- Available records:
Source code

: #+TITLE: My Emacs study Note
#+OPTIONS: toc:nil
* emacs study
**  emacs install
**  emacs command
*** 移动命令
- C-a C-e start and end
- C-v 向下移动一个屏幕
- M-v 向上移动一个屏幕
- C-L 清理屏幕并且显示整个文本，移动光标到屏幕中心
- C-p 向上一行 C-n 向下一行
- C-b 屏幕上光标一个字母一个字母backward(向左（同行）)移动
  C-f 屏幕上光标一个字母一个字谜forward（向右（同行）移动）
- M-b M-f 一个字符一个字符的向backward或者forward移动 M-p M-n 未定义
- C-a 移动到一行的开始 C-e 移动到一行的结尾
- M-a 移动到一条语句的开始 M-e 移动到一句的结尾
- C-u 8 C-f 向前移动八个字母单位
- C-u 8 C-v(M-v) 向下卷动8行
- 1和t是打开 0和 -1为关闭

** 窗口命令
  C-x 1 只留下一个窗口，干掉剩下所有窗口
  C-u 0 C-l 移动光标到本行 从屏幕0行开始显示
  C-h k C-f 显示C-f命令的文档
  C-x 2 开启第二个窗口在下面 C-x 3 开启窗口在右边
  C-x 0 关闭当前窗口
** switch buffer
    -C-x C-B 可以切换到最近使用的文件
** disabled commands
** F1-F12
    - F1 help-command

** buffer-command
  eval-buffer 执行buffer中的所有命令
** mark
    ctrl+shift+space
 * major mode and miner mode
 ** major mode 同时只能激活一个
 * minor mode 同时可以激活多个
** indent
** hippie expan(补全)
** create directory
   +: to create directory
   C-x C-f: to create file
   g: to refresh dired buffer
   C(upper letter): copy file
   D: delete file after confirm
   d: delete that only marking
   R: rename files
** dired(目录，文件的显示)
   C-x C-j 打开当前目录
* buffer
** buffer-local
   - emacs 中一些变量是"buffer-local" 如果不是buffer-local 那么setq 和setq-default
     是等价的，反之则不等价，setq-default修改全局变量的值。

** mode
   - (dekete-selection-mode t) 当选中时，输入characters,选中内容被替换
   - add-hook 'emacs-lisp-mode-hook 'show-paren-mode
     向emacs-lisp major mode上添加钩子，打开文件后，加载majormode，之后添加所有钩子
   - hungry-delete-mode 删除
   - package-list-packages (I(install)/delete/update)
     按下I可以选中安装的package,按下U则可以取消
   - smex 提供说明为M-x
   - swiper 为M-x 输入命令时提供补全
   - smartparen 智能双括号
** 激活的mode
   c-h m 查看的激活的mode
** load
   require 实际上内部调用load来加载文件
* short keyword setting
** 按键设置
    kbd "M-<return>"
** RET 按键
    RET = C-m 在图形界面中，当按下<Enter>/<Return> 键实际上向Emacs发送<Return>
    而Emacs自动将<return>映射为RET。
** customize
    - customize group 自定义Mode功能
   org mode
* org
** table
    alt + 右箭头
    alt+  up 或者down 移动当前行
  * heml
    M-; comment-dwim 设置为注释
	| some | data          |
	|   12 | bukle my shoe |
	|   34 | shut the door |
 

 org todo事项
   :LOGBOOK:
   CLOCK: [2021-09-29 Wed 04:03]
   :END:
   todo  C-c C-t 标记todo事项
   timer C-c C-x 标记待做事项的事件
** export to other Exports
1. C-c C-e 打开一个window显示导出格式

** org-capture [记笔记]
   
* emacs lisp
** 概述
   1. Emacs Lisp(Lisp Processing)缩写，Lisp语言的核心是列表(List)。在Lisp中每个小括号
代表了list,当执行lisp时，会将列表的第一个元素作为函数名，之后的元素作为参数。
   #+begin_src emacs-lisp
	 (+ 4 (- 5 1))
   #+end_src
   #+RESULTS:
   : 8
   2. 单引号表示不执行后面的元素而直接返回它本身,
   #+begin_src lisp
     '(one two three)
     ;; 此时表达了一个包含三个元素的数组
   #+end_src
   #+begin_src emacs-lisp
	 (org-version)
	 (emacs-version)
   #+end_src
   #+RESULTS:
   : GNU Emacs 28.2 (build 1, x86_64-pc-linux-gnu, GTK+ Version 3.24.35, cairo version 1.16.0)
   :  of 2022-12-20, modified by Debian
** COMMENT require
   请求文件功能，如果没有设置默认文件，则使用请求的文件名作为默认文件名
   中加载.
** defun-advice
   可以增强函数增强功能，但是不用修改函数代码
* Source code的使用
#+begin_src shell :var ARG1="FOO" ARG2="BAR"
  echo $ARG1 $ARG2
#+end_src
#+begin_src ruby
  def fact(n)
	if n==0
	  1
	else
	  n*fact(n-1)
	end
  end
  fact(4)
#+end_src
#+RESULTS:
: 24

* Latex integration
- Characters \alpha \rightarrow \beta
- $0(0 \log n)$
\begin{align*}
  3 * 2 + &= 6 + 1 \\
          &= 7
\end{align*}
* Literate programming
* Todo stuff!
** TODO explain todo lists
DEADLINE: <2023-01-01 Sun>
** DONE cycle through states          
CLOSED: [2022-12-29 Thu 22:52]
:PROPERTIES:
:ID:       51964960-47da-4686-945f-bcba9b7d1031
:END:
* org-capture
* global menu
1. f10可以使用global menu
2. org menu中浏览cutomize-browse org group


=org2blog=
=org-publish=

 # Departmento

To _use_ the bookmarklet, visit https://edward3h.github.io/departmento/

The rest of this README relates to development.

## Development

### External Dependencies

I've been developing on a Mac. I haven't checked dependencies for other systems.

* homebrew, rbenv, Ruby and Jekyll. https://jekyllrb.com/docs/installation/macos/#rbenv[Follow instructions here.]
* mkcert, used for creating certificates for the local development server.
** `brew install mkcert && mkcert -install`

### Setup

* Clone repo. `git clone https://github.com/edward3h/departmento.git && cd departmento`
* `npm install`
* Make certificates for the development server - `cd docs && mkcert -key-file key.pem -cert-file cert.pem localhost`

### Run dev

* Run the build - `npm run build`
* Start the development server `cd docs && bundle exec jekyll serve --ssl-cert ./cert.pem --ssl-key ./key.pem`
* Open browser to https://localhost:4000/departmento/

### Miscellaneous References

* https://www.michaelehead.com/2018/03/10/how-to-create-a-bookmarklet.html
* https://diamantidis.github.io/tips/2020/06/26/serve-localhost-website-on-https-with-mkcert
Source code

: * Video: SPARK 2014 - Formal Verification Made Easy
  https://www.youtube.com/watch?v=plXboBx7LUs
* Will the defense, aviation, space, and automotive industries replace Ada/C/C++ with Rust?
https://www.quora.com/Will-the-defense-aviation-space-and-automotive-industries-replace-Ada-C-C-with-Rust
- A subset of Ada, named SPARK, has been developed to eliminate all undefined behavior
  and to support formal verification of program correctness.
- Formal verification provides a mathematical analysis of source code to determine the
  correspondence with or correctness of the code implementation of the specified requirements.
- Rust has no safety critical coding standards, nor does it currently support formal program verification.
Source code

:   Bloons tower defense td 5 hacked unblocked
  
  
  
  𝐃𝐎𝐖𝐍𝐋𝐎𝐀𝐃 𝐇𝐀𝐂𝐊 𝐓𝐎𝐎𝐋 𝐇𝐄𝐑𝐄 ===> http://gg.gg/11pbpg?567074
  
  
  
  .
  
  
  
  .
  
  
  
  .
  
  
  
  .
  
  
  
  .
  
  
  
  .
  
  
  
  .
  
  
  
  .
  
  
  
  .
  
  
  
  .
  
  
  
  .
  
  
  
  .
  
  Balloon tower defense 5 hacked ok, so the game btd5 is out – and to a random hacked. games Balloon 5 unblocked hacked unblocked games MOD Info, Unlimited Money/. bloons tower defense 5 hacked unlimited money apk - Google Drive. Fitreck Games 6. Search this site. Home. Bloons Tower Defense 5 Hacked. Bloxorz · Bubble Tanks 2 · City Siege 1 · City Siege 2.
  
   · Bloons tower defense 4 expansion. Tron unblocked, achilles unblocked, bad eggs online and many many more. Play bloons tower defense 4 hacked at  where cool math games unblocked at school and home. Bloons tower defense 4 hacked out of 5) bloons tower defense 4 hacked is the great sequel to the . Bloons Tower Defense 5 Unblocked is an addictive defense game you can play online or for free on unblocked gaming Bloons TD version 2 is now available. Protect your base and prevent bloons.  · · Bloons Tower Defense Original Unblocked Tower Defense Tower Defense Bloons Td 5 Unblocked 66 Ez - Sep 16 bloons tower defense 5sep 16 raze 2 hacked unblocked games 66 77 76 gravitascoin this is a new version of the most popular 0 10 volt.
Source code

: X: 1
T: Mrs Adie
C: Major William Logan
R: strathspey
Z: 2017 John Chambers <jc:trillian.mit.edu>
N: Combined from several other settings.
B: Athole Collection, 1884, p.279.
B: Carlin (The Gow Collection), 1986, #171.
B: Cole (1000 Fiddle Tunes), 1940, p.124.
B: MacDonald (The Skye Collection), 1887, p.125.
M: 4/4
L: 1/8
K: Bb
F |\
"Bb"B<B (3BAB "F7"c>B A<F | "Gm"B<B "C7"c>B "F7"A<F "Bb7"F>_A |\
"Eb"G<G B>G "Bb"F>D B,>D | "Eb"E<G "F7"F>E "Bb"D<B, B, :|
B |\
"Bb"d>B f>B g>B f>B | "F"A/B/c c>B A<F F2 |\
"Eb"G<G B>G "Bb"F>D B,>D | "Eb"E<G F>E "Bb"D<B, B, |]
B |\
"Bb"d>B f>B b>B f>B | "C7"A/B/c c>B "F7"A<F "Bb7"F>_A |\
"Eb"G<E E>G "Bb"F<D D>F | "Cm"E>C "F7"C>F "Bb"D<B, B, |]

- Problem to work on:
Once the lines of the entries containing the word "buffer" have been counted, report the number alone.

- Task result:
7